SNP markers retrieval for a non-model species: a practical approach
1 Wageningen University and Research Centre, Plant Breeding, P.O. Box 16, 6700 AJ Wageningen, The Netherlands
2 Wageningen University and Research Centre, Bioscience, P.O. Box 16, 6700 AJ Wageningen, The Netherlands
3 Netherlands Institute of Ecology (NIOO-KNAW), Department of Terrestrial Ecology, P.O. Box 50, 6700 AB Wageningen, The Netherlands
BMC Research Notes 2012, 5:79 doi:10.1186/1756-0500-5-79Published: 29 January 2012
SNP (Single Nucleotide Polymorphism) markers are rapidly becoming the markers of choice for applications in breeding because of next generation sequencing technology developments. For SNP development by NGS technologies, correct assembly of the huge amounts of sequence data generated is essential. Little is known about assembler's performance, especially when dealing with highly heterogeneous species that show a high genome complexity and what the possible consequences are of differences in assemblies on SNP retrieval. This study tested two assemblers (CAP3 and CLC) on 454 data from four lily genotypes and compared results with respect to SNP retrieval.

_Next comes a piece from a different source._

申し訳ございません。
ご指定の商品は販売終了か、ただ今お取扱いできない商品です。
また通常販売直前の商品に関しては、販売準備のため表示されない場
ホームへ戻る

CAP3 assembly resulted in higher numbers of contigs, lower numbers of reads per contig, and shorter average read lengths compared to CLC. Blast comparisons showed that CAP3 contigs were highly redundant. Contrastingly, CLC in rare cases combined paralogs in one contig. Redundant and chimeric contigs may lead to erroneous SNPs. Filtering for redundancy can be done by blasting selected SNP markers to the contigs and discarding all the SNP markers that show more than one blast hit. Results on chimeric contigs showed that only four out of 2,421 SNP markers were selected from chimeric contigs.
In practice, CLC performs better in assembling highly heterogeneous genome sequences compared to CAP3, and consequently SNP retrieval is more efficient. Additionally a simple flow scheme is suggested for SNP marker retrieval that can be valid for all non-model species.